Veto ao PL da Censura está sob análise das comissões da Câmara
Executivo entendeu que matéria apresenta inconstitucionalidade formal e material; veto será analisado pelos vereadores. crédito: Clarisse Amaral/JC

O Poder Executivo encaminhou à Câmara Municipal o Veto Total nº 1/2026 ao Projeto de Lei nº 59/2025, que estabelecia diretrizes para a análise de conteúdos culturais, musicais e audiovisuais nas escolas públicas municipais e em eventos realizados no âmbito do Município, nos termos do Estatuto da Criança e do Adolescente (Eca). O veto foi formalizado por meio de ofício datado de 12 de janeiro de 2026 e lido em expediente durante sessão legislativa nesta terça-feira, 3/2. 

De autoria da vereadora Stella Luzardo (União Brasil), o projeto havia foi aprovado em plenário no dia 18 de dezembro de 2025, sendo posteriormente encaminhado para sanção do prefeito. No entanto, o Executivo optou pelo veto integral da matéria, sob o entendimento de que o texto apresenta inconstitucionalidade formal e material. 

Na justificativa enviada ao legislativo, o prefeito Carlos Delgado (PP) argumenta que o projeto incorre em vício de iniciativa, ao avançar sobre atribuições exclusivas do Poder Executivo, especialmente ao criar procedimentos administrativos, impor rotinas permanentes e atribuir competências à Secretaria Municipal de Educação, o que, segundo o Executivo, viola o princípio constitucional da separação dos Poderes. 

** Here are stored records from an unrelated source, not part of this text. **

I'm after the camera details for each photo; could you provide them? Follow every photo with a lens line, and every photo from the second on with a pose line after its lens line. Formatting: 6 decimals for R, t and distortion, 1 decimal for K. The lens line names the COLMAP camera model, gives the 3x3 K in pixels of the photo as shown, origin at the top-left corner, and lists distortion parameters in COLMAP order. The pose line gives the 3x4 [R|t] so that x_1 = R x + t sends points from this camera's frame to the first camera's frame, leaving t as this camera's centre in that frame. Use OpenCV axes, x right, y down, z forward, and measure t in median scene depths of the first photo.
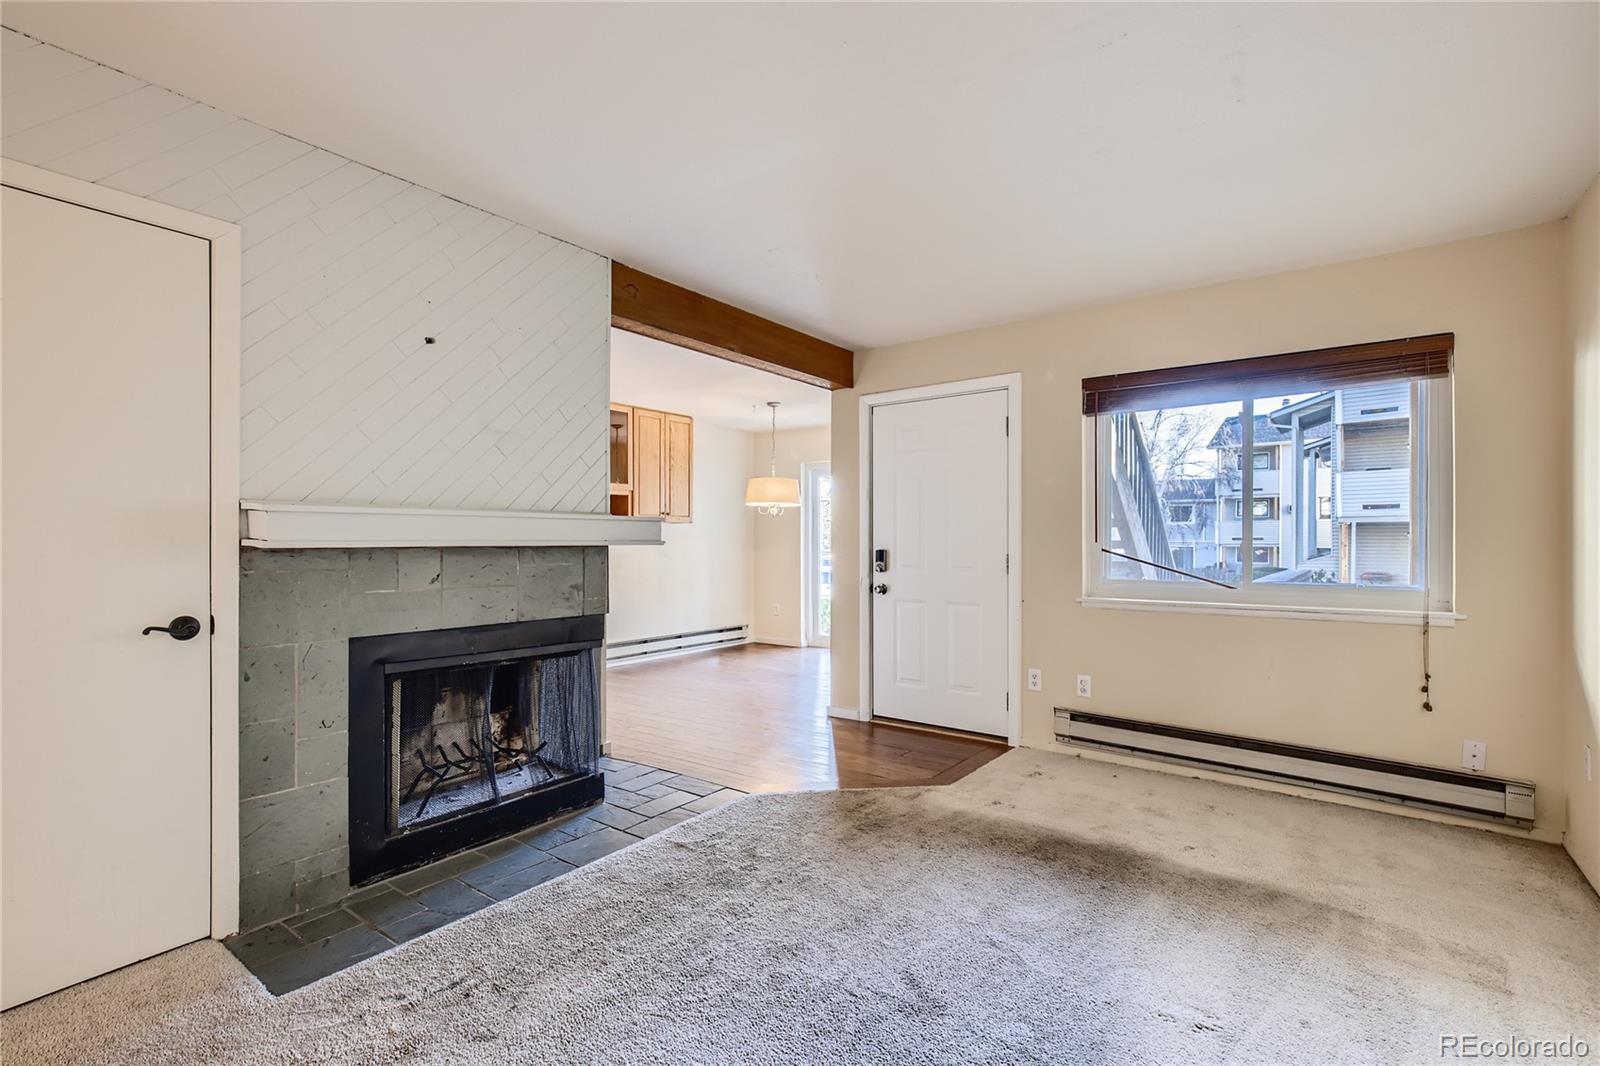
lens RADIAL K [[736.0, 0, 807.6], [0, 736.0, 532.8], [0, 0, 1]] dist [0.001883, 0.004958]
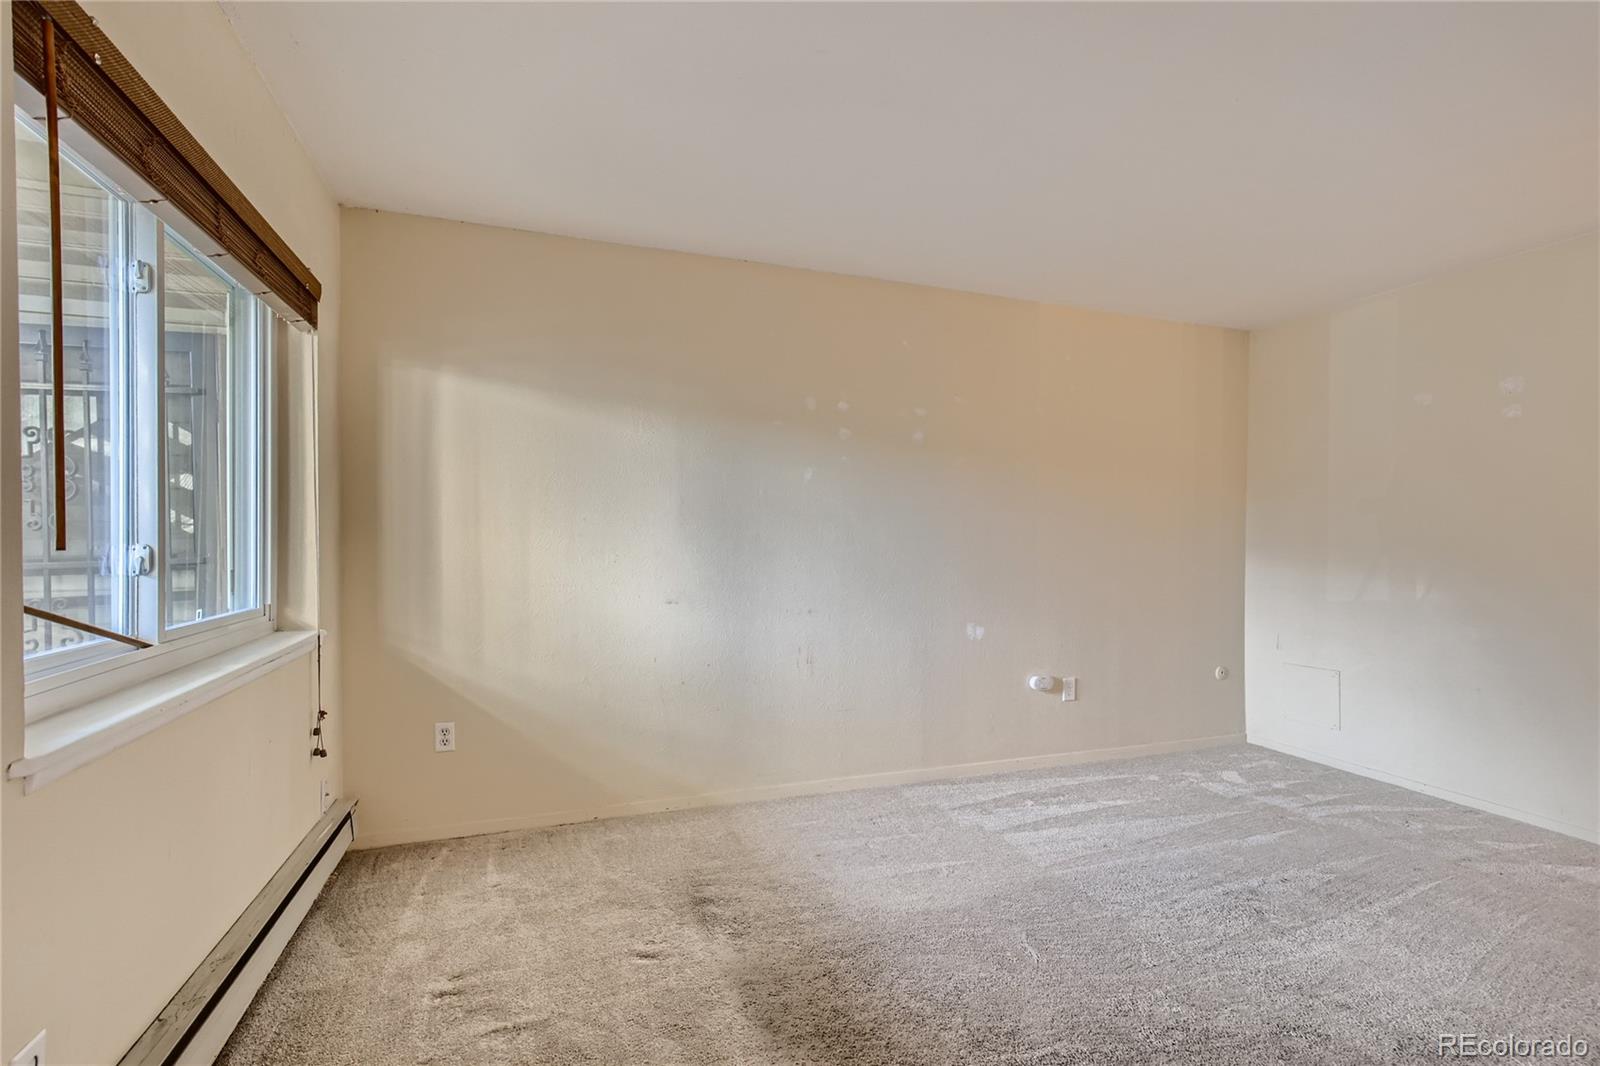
lens RADIAL K [[732.0, 0, 809.8], [0, 732.0, 545.7], [0, 0, 1]] dist [0.000456, 0.005458]
pose [[-0.834362, -0.006455, 0.551179, -0.018918], [-0.007135, 0.999974, 0.000911, 0.011766], [-0.551170, -0.003173, -0.834387, 1.365258]]
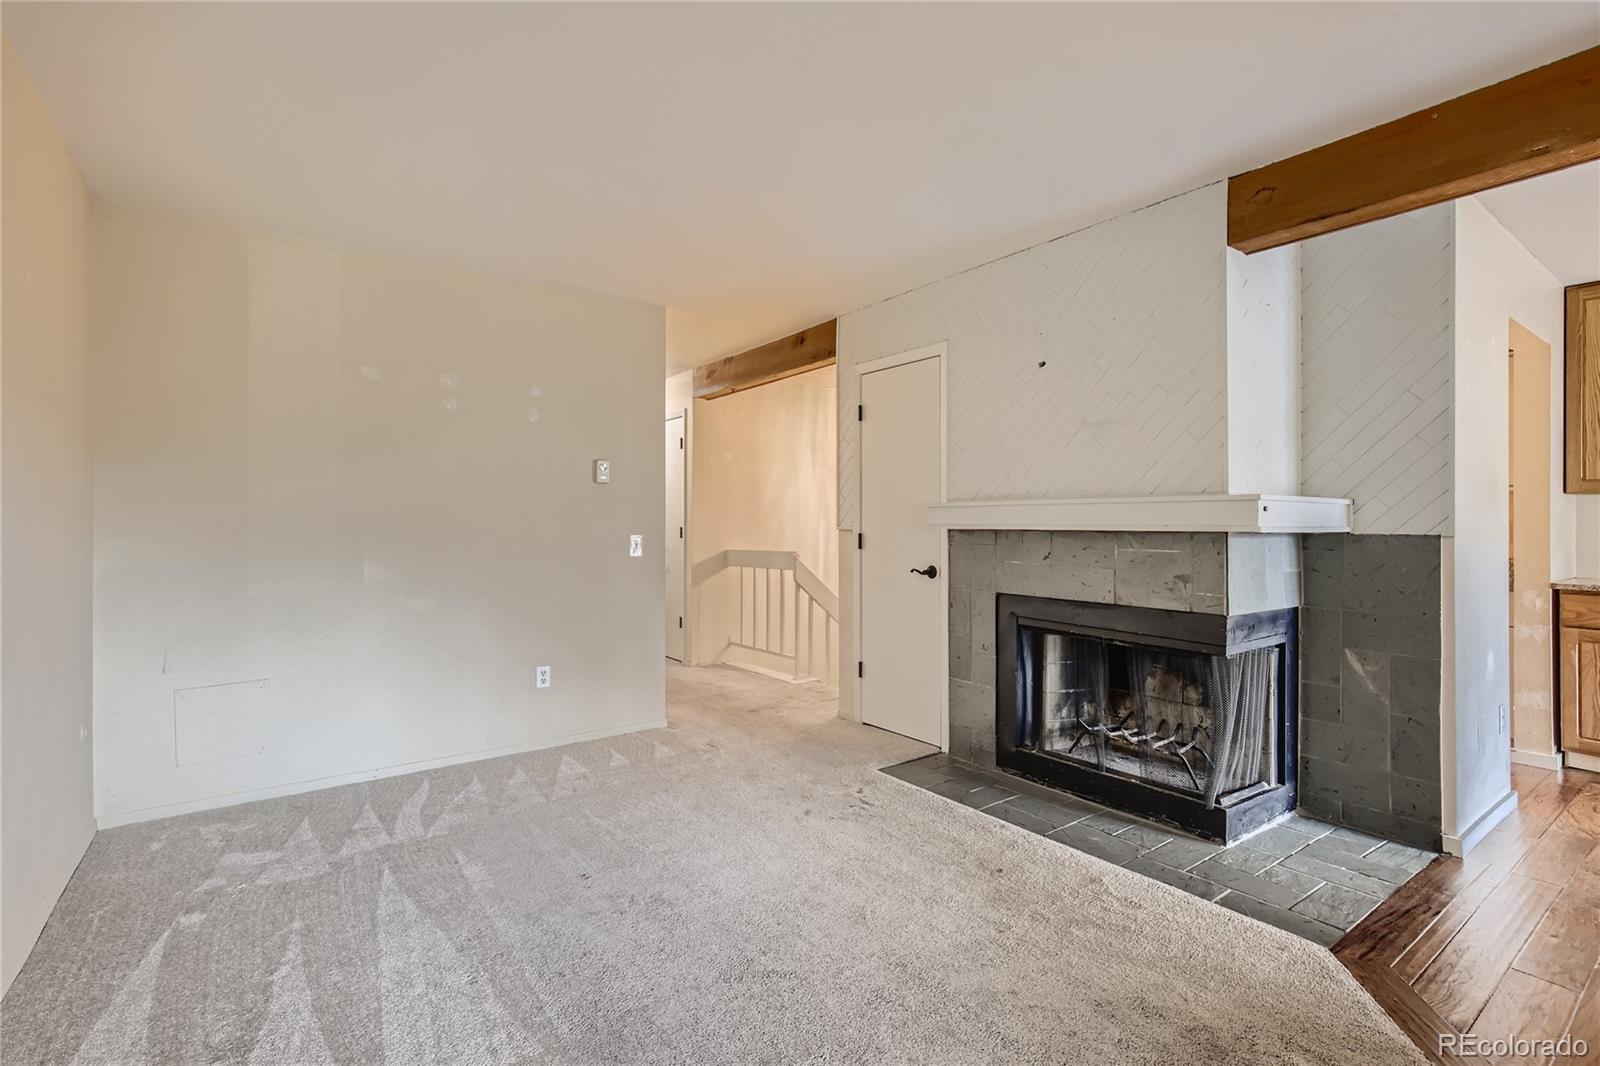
lens RADIAL K [[729.1, 0, 812.0], [0, 729.1, 527.4], [0, 0, 1]] dist [-0.003610, 0.009030]
pose [[-0.278328, 0.001199, -0.960485, 0.666838], [0.001515, 0.999999, 0.000809, 0.011388], [0.960485, -0.001230, -0.278329, 0.835546]]
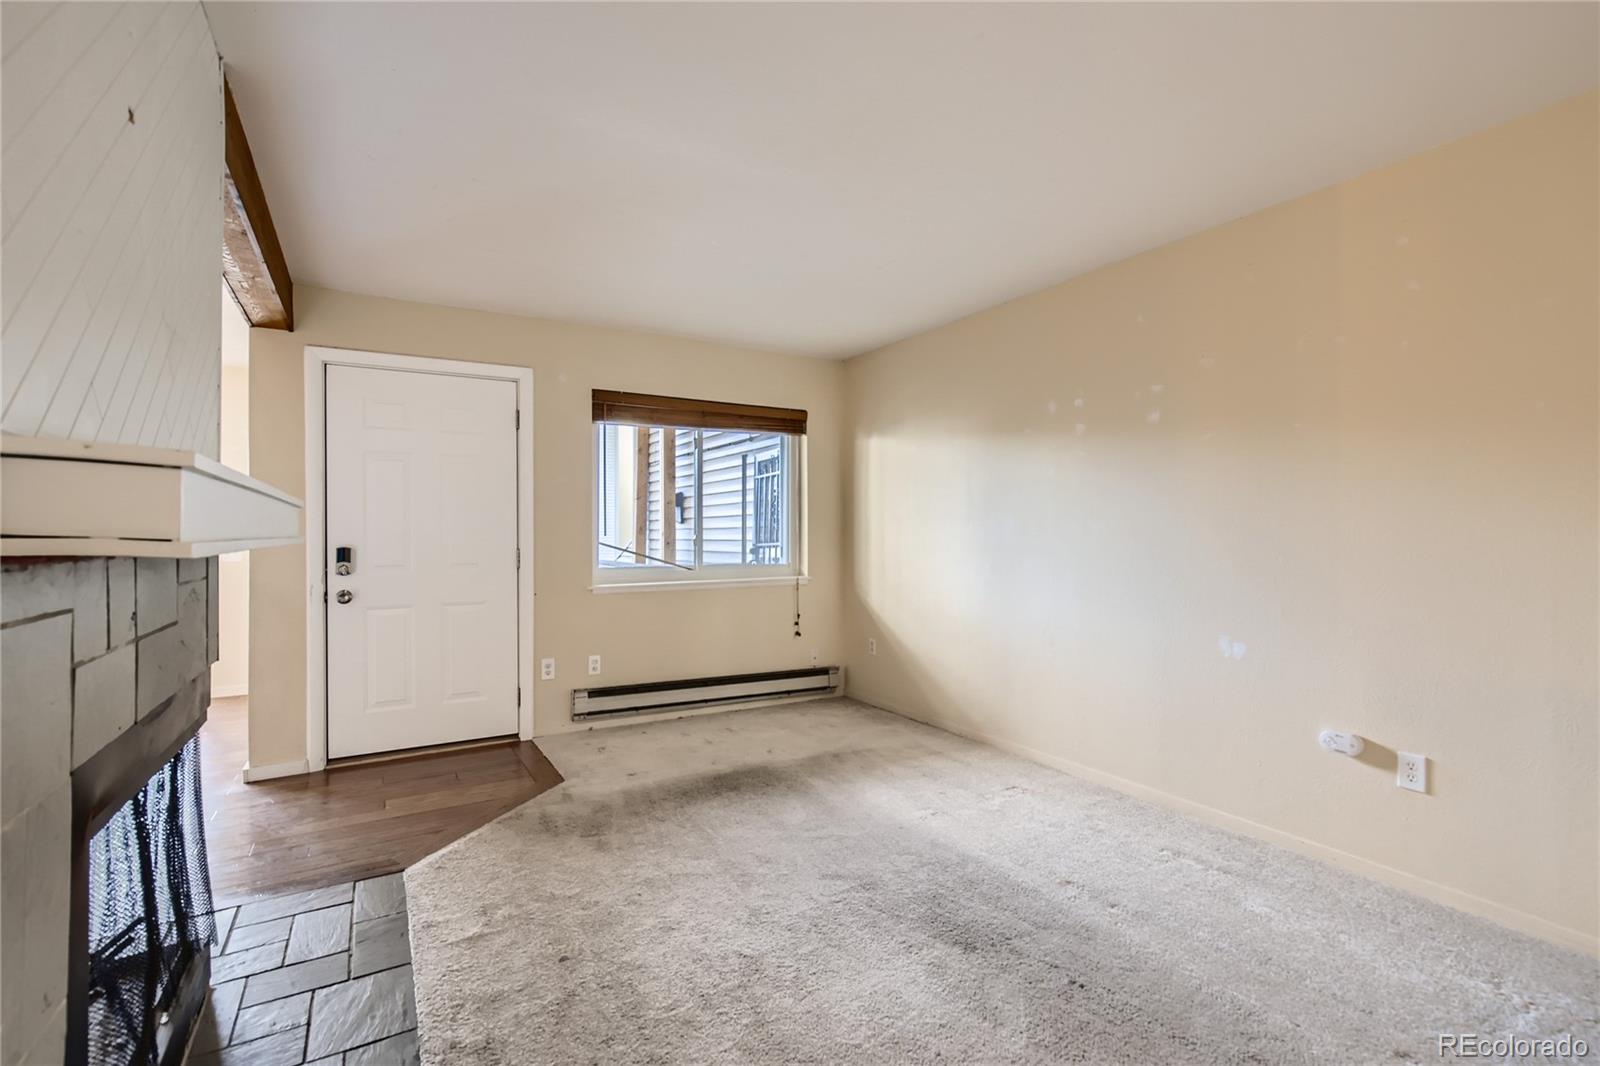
lens RADIAL K [[736.0, 0, 807.6], [0, 736.0, 532.8], [0, 0, 1]] dist [0.001883, 0.004958]
pose [[0.376507, -0.002257, 0.926411, -0.682169], [-0.005836, 0.999971, 0.004808, 0.000613], [-0.926396, -0.007216, 0.376483, 0.361888]]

O veto também sustenta que o Município não detém competência legislativa para inovar sobre a matéria, uma vez que a proteção à infância e à juventude já é amplamente regulamentada em âmbito federal, especialmente pelo Eca e pelo Estatuto Digital da Criança e do Adolescente. Além disso, o documento aponta possível afronta à liberdade de expressão e à vedação constitucional à censura prévia, com base em entendimentos consolidados do Supremo Tribunal Federal. 

Outro ponto destacado é o entendimento de que as normas propostas já são observadas na prática pedagógica das escolas municipais, integrando projetos político-pedagógicos, regimentos escolares e diretrizes educacionais vigentes, o que tornaria a proposição juridicamente desnecessária. 

Conforme o trâmite legislativo, o Veto Total nº 1/2026 foi encaminhado às comissões permanentes da Câmara Municipal, onde será analisado sob os aspectos legais e regimentais. Após essa etapa, o veto deverá ser submetido à apreciação do plenário, que decidirá pela manutenção ou derrubada da decisão do Executivo. Caso o legislativo discorde da decisão do prefeito, o projeto poderá ser promulgado pelo presidente da Câmara, vereador Clemente Corrêa (Podemos).